Given text>
A valuation allowance is established to reduce deferred income tax assets if, on the basis of available evidence, it is not more likely than not that all or a portion of any deferred tax assets will be realized. The consideration of available evidence requires significant management judgment including an assessment of the future periods in which the deferred tax assets and liabilities are expected to be realized and projections of future taxable income. Specifically, in assessing the need for a valuation allowance, we consider the reversal of taxable temporary differences, future taxable income, the ability to carryback certain attributes and tax-planning strategies. The ultimate realization of the deferred tax assets, including net operating losses, is dependent upon the generation of future taxable income during the periods prior to their expiration. If our estimates and assumptions about future taxable income are not appropriate, the value of our deferred tax assets may not be recoverable, which may result in an increase to our valuation allowance that will impact current earnings. We re-evaluate our need for a valuation allowance on a quarterly basis.

Raw data>
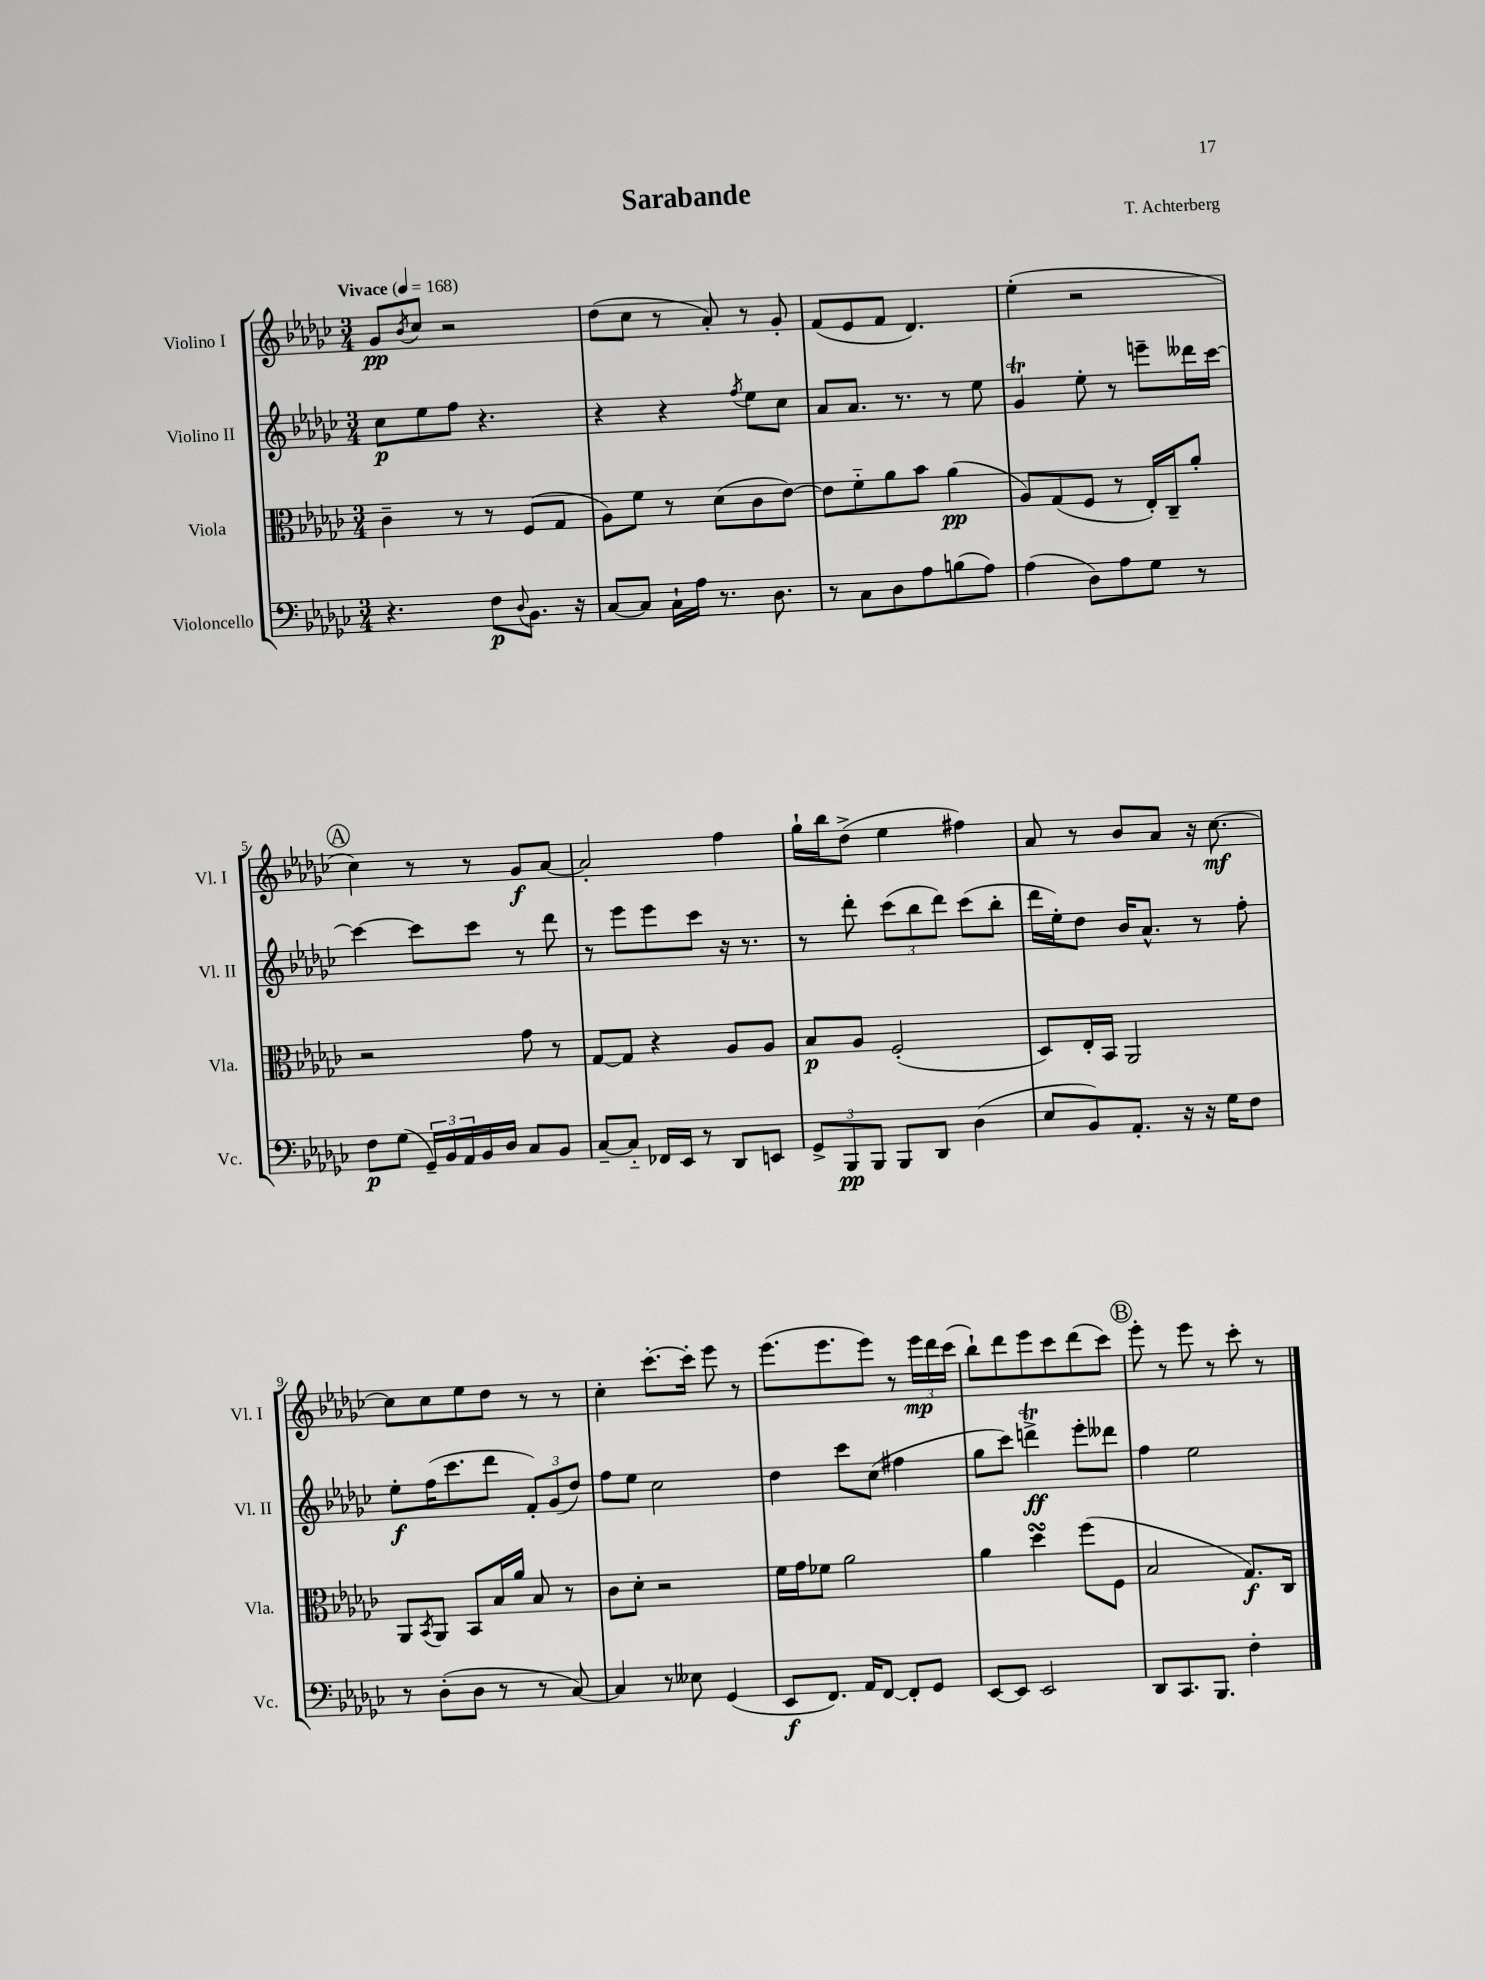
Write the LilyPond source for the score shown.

Exercise> Carry on the valuation allowance passage from its last sentence, writing a few more sentences in the same style.

Answer to the problem>
Tax laws are complex and subject to different interpretation by the taxpayer and the relevant government taxing authorities. In the normal course of business, we are routinely subjected to examinations and audits from federal, state and local taxing authorities regarding tax positions taken by us and the determination of the amount of tax due. Challenges made by taxing authorities may result in adjustments to the amount of taxes due and may result in the imposition of penalties and interest. If any such challenges are not resolved in our favor, they could have a material adverse effect on our financial condition, results of operations and liquidity.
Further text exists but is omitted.